PROMPT A:
Answer these questions from the piece about Arthur Ashe:
(i) In what year was the first protest against South African tennis players held at the U.S. Open?
(ii) What was Ashe protesting when he was arrested in 1992?
(iii) What is the name of the daughter of Ashe's whom the piece mentions?
PROMPT B: In the piece about Arthur Ashe, rewrite everything from "He would be very" down to "for male student-athletes.", changing "daughter" to "child".

I first got to know Arthur Ashe as an opponent. It was in the early 1970s, and Ashe was competing in South Africa. He was there because he believed he could break down the structure of the apartheid government by proving that he belonged on the tennis court.

I had become the American leader of the coalition of more than 50 groups that had come together to boycott South African sport. Arthur Ashe was our most visible and striking opponent. He was a great African-American tennis player who maintained that the boycott was wrong, and instead believed that competing allowed him to stand as an example of the result of integration, which was his way to bring about change in apartheid South Africa.

We were holding our first protest against South African tennis players at the U.S. Open in 1977. Dick Schaap, the legendary sportscaster, came over to tell me that Arthur Ashe was going to address the small band of protestors that had gathered. I was apprehensive about what he might say. I worried that if he expressed his opposition, some demonstrators might change their mind and leave.

But much to my surprise, Arthur told the crowd that he had been wrong all those years. He didn't realize that until he tried to purchase tickets for some young Africans for a tennis match in South Africa and was told to use an "Africans only" counter. Arthur knew then the boycott was the only way to bring about change. That he chose to join the boycott gave us an enormous boost and allowed us to see his courage and conviction up close.

I had always thought his going to South Africa was based on principle and never doubted that he believed he was doing the right thing. I knew he was a man with such commitment and passion.

Ashe was arrested in 1992 protesting against U.S. treatment of Haitian refugees.
Arthur taught me the power of being able to say that you have been wrong, but you could always change direction. He was with us when we protested the South African Davis Cup Team one year later, a turning point in America's history of competing with South Africa in sports. Finally, the United States had joined the world in isolating South Africa and its oppressive government. But Arthur never stopped protesting injustice in America, South Africa, Haiti or anywhere else people were oppressed.

Recently, I was on "Seasons of Change," an ESPN roundtable discussion that explored the social changes that have affected the African-American athlete in the 40 years since Martin Luther King's March on Washington. Among those on the panel with me were former Georgetown basketball coach John Thompson, the Rev. Jesse Jackson, NFL Hall of Famer Bobby Mitchell, Tennessee Titans running back Eddie George and Michael Jordan Brand creator Howard White. Among the focus of the discussion was the question of whether athletes, especially African-American athletes, have a responsibility to speak out on social issues.

As so many bemoaned the inactivity of today's professional athletes, I could not get Arthur Ashe out of my mind. In he were still alive today, he would be speaking out on President Bush's assault on affirmative action, teaching younger athletes to first understand what it has done for women and people of color in our nation. You couldn't listen to Arthur and not think if he challenged your beliefs. The power of changing direction and changing your opinion was part of his life.

He would be very public about the Bush Commission on Athletic Opportunity's interest in softening the teeth of Title IX. He would not want to deny his daughter, Camera, the opportunity to be an athlete if that is what she chose to pursue in life. He would tell us that the Commission on Athletic Opportunity is, in fact, a commission designed to remove athletic opportunity from women under the guise of creating more chances for male student-athletes.

INFORMATION SUPPLIED:
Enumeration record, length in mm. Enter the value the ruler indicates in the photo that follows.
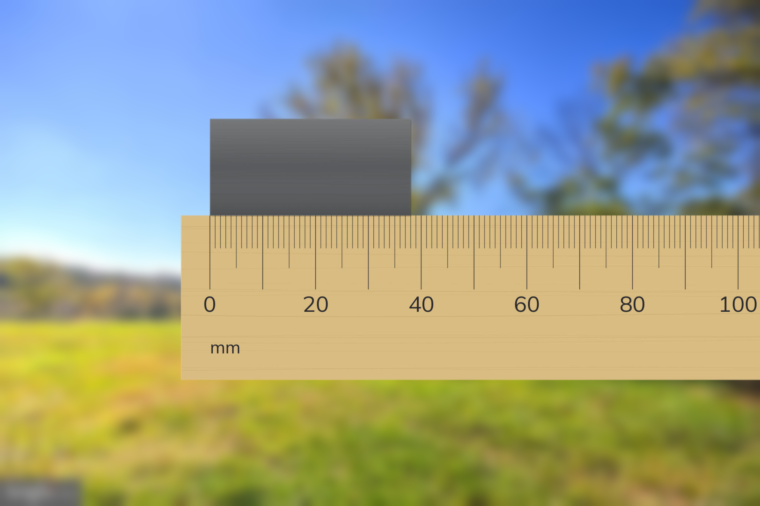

EXERCISE RESULT A:
(i) 1977
(ii) U.S. treatment of Haitian refugees
(iii) Camera

EXERCISE RESULT B:
He would be very public about the Bush Commission on Athletic Opportunity's interest in softening the teeth of Title IX. He would not want to deny his child, Camera, the opportunity to be an athlete if that is what she chose to pursue in life. He would tell us that the Commission on Athletic Opportunity is, in fact, a commission designed to remove athletic opportunity from women under the guise of creating more chances for male student-athletes.